The silver-black embers cradled my thoughts, which I’d carefully composed, and then tossed into the orange fiery glow.
I stood reverently above, staring, as the paper curled, folded, blackened, and lifted into the gray smoke above.
“May the Montana winds carry these ashes, and by one of God’s miracles, touch yours.” That’s what I’d written to my dear, dead friend.

I stood there a long time, waiting for the emotion to come. I’d invited it. I was ready to grieve.

But the grief didn’t come, so I sat back down on the picnic table seat and took a long, slow swig of lukewarm Miller beer. It was camping beer. I’d picked it up at “The Fort” in Big Timber before heading up the Boulder River.

The day was hot. Bella, my 12-year-old yellow lab, and I had spent the morning on the prairie – in Rapelje – to meet some friends and watch a mountain bike race.

I was antsy. The passing thunderstorm and heat played on my nerves.

All I wanted – needed – was to get out of there. Get next to one of Montana’s rivers and I’d be fine.

I felt it when we pulled up to the banks of the Boulder. The sound of the rushing water, the wind blowing across the Crazies, the sun on my shoulders – Mother Montana was working it out of me, like an expert masseuse.

We’d taken the top off the Jeep before leaving Rapelje and arrived hot. After wading in the river, we crawled in back for a nap.

Waking up, I looked at Bella and said, “Shoot, no reason to go home – nobody waiting for us there.”

The dry grasses and twigs I gathered for the fire lit in an instant, thanks to the wind. I carved up a stick and carelessly roasted two hot dogs till they were black and scarred, one for each of us.

The rippling song of the aspens in the afternoon breeze made me think of her.

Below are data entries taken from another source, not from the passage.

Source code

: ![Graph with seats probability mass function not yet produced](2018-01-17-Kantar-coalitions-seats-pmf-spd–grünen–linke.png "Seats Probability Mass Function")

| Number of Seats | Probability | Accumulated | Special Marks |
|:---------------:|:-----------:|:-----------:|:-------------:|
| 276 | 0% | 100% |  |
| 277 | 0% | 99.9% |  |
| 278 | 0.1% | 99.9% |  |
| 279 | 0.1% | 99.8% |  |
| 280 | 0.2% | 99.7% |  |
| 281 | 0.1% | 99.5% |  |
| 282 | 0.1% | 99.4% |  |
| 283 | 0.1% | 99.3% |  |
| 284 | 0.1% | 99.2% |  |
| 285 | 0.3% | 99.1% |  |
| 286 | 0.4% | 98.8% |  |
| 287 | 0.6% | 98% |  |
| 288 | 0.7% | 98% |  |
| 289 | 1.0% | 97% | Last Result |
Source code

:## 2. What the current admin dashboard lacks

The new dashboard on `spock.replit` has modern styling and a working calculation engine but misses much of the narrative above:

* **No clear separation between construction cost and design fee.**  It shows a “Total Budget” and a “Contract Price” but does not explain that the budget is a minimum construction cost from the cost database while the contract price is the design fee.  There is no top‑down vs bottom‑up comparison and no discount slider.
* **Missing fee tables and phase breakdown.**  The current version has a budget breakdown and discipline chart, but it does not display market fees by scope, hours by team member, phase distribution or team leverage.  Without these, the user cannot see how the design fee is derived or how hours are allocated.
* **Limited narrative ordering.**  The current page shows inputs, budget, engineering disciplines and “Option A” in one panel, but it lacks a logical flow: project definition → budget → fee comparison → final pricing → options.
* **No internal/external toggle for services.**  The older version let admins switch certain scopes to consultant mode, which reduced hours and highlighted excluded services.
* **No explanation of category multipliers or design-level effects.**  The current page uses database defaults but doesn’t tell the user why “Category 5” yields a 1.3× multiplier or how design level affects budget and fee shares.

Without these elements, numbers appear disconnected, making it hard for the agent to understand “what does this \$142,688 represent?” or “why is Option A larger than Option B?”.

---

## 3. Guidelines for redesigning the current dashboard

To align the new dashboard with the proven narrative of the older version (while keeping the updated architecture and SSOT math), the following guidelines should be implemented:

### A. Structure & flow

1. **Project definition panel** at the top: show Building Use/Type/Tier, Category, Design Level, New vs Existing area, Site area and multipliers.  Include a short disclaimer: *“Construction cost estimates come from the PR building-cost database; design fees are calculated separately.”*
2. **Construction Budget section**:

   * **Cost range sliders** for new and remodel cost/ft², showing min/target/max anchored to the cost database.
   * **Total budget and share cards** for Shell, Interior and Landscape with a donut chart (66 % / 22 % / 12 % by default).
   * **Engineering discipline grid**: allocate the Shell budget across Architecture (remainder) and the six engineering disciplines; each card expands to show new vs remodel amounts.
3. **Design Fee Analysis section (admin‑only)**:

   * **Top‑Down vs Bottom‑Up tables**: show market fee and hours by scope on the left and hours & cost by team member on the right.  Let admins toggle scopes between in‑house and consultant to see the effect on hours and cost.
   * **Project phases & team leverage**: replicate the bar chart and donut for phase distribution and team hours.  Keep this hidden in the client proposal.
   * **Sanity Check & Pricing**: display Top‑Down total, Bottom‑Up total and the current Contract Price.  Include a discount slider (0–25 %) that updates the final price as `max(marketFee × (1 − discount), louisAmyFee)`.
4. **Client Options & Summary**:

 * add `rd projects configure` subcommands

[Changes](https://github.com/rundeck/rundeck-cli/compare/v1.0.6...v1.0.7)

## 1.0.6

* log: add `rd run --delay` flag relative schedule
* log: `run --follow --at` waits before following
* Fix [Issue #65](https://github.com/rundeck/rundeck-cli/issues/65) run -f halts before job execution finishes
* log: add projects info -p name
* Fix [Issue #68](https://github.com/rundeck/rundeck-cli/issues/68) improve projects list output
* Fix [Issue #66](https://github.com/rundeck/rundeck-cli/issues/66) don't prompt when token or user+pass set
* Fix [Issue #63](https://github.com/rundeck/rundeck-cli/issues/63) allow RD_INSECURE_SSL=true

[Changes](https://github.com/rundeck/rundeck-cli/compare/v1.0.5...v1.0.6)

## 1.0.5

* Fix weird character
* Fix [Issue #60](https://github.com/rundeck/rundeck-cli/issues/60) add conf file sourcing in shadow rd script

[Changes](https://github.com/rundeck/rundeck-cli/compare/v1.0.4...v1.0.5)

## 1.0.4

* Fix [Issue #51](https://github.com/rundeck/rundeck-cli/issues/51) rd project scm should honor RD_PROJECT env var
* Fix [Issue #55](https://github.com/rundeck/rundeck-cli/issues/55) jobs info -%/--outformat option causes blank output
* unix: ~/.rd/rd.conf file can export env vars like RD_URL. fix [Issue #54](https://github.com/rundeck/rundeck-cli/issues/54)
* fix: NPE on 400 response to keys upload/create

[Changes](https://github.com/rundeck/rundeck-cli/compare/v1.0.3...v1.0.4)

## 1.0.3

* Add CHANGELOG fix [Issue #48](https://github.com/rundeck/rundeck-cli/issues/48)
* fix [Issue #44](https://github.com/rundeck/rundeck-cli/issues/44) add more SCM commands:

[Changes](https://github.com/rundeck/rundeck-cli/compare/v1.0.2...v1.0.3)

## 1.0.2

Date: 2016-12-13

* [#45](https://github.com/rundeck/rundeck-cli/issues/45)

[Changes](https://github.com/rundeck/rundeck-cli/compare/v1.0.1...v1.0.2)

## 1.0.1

I’d gotten a call a week ago from my lifelong friend. “She passed away,” she said in a heavy, flat tone on my voicemail, “I can’t believe it.”

We both had guilt. Our mutual friend for many years had slipped into alcoholism and our friendship had slipped away with it. Too many late-night drunken calls had tested the bounds of what we’d tolerate.

“I wondered if you called me to say goodbye? Did I not pick up?” I’d scrawled in the eulogy I never gave.

Regret coursed through my veins, like time I’d never be able to recapture.

I felt the pulse of life brush across my sunburned shoulders and stared at the churning milky brown river rushing by.

“Where is my pulse?” I brooded.

– In memory of Sharon Warning, a dear friend.